Wednesday, September 7, 2016

Tub Envy


$2200 clawfoot tub from Signature Hardware.  Obviously not the
one that will actually be used in the bathroom because $2200. 
So the biggest part of our newest project is the bathroom.  Once two small bathrooms, each with its own shower, our goal was to create one luxurious master bath.  Visualizing the open space proved a bit difficult as we went through a series of floor plans, trying to take the greatest advantage of the existing plumbing.  Our original plan included a double vanity, oversized shower, and soaking tub.  Once the walls were out, it became clear that we couldn't fit both a tub and a shower.  The handy Innkeeper mourned his clawfoot tub, and then we realized we couldn't fit a tub and shower, but we could tuck a tub into the shower.  

With the room wide open, we decided to turn half of the room into a wet room with a shower head on one side and a tub on the other.  If you've been following along at all, you know we are working on a tight budget and luxury items like $2000 tubs are simply not feasible.  But did that stop us?  Not the handy one, at least.

Step one of refinishing a cast iron tub: gently invert the 250 pound metal tub and remove any hardware.

"Good quality" second hand cast iron clawfoot tub. Uh, this should be fun.
Step two of refinishing a cast iron tub: easily unscrew the feet and set aside

Decapitated feet.  Not shown: the twenty mintues, three dead drill bits, hammer, two screwdrivers, one wrench, and can of WD-40 required to remove said feet.
 Step three of refinishing a cast iron tub: sand away 50-60 years worth of paint.  I probably should have used paint stripper as well - the sander smoothed it out a lot, but you can still see where the layers of paint are, especially at the back where it had heavily chipped.

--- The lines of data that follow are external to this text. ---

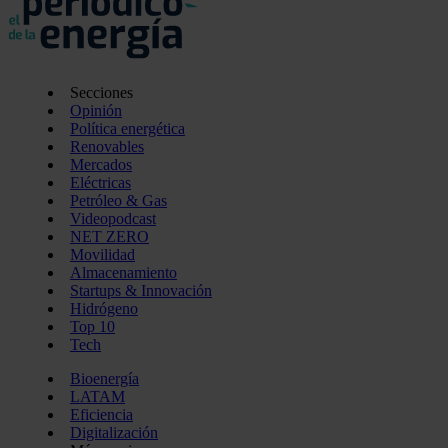
Secciones
Opinión
Política energética
Renovables
Mercados
Eléctricas
Petróleo & Gas
Videopodcast
NET ZERO
Movilidad
Almacenamiento
Startups & Innovación
Hidrógeno
Top 10
Tech
Bioenergía
LATAM
Eficiencia
Digitalización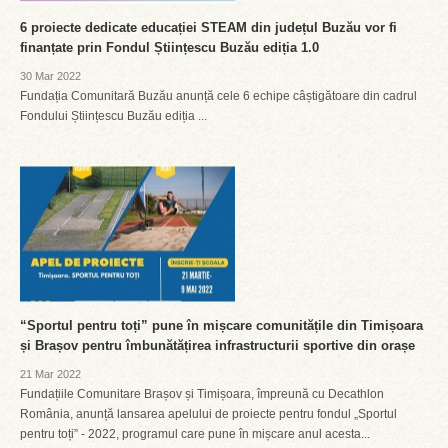
6 proiecte dedicate educației STEAM din județul Buzău vor fi
finanțate prin Fondul Științescu Buzău ediția 1.0
30 Mar 2022
Fundația Comunitară Buzău anunță cele 6 echipe câștigătoare din cadrul
Fondului Științescu Buzău ediția ...
“Sportul pentru toți” pune în mișcare comunitățile din Timișoara
și Brașov pentru îmbunătățirea infrastructurii sportive din orașe
21 Mar 2022
Fundațiile Comunitare Brașov și Timișoara, împreună cu Decathlon
România, anunță lansarea apelului de proiecte pentru fondul „Sportul
pentru toți” - 2022, programul care pune în mișcare anul acesta...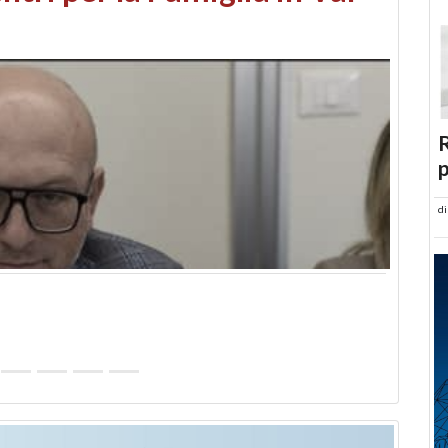
abusi edilizi e occupazione
R
p
d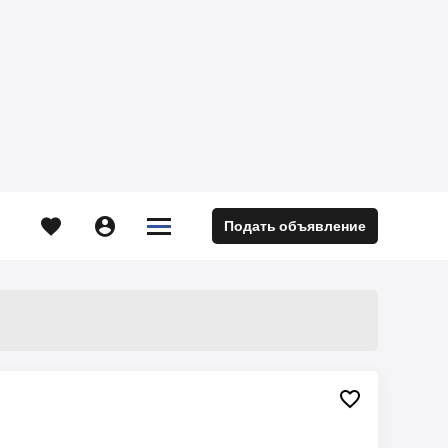





Подать объявление
м
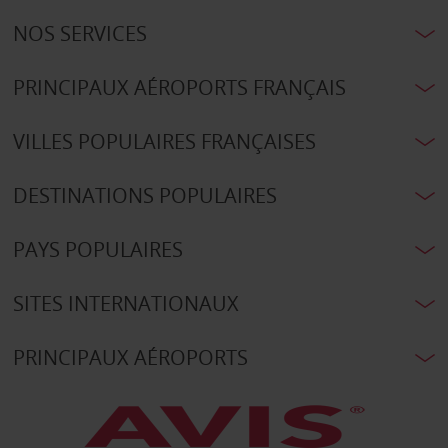
NOS SERVICES
PRINCIPAUX AÉROPORTS FRANÇAIS
VILLES POPULAIRES FRANÇAISES
DESTINATIONS POPULAIRES
PAYS POPULAIRES
SITES INTERNATIONAUX
PRINCIPAUX AÉROPORTS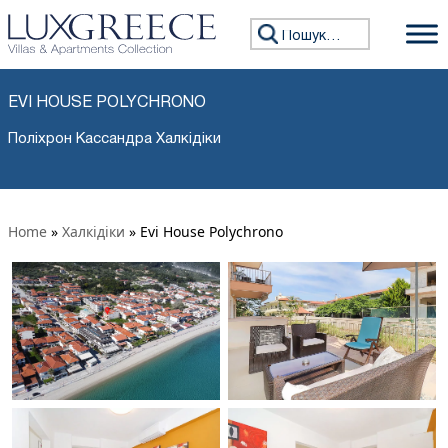
Пошук:
EVI HOUSE POLYCHRONO
Поліхрон Кассандра Халкідіки
Home
»
Халкідіки
»
Evi House Polychrono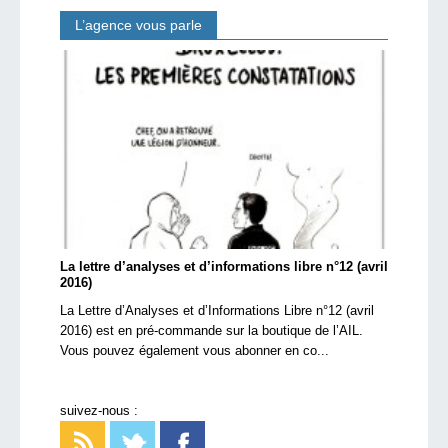
L’agence vous parle
La lettre d’analyses et d’informations libre n°12 (avril
2016)
La Lettre d’Analyses et d’Informations Libre n°12 (avril
2016) est en pré-commande sur la boutique de l’AIL.
Vous pouvez également vous abonner en co...
suivez-nous :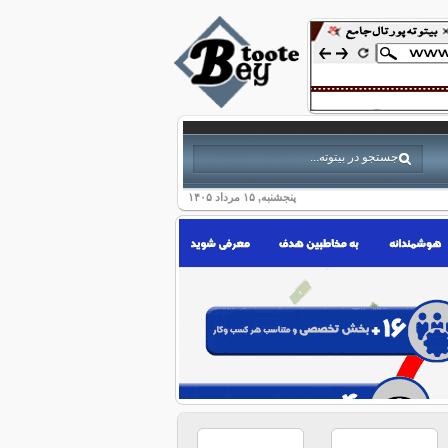
پنجشنبه, ۱۵ مرداد ۱۴۰۵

Sanding the tub.  Lead poisoning?  Don't know what you mean.


Manufacture stamp on the bottom of the tub.  The previous owner told us it was manufactured in the 1940's, but the supposedly the date is usually stamped here and the only numbers are 5,6,7,8, and 10.

Step four of refinishing a cast iron tub: Coat thoroughly in an rusted metal primer, including the feet.  No particular reason why.
I'm not sure if this helps prevent the rust, or just makes it look evenly rusty.

Step five of refinishing a cast iron tub: Spray paint with enamel in your chosen color.

I started out with an aluminum colored spray paint, which made the tub look like it was made out of...aluminum.  One emergency trip to Lowe's later, and the color is darkened to a smoky grey although I did use the lighter silver to add some highlights.

Step six of refinishing a cast iron tub: Paint the feet and reattach - maybe get some non rusted out screws to do it.
Don't tell anyone, but the feet are actually just balancing on the tub in this shot, pending a second emergency trip to Lowe's for some new screws.

Step seven of refinishing a cast iron tub: Gently flip the 250 pound tub back over to reveal the perfectly beautiful insi-gah!  Okay, maybe not perfectly beautiful.

The tub was not actually in terrible condition, but between the rust stains and the enamel starting to wear at the bottom of the tub, we went ahead and re-enameled using the same kit the rest of the bathrooms used.

Step eight of refinishing a cast iron tub: Leave it outside forever because there is no way you are dragging that thing down stairs.  Just kidding.  Kind of.

Purposefully dark shot so the final reveal in the bathroom will be more dramatic.  Or it was 8:30pm and getting dark and we were trying to get it covered before every gnat in the county got stuck to it.  Either one.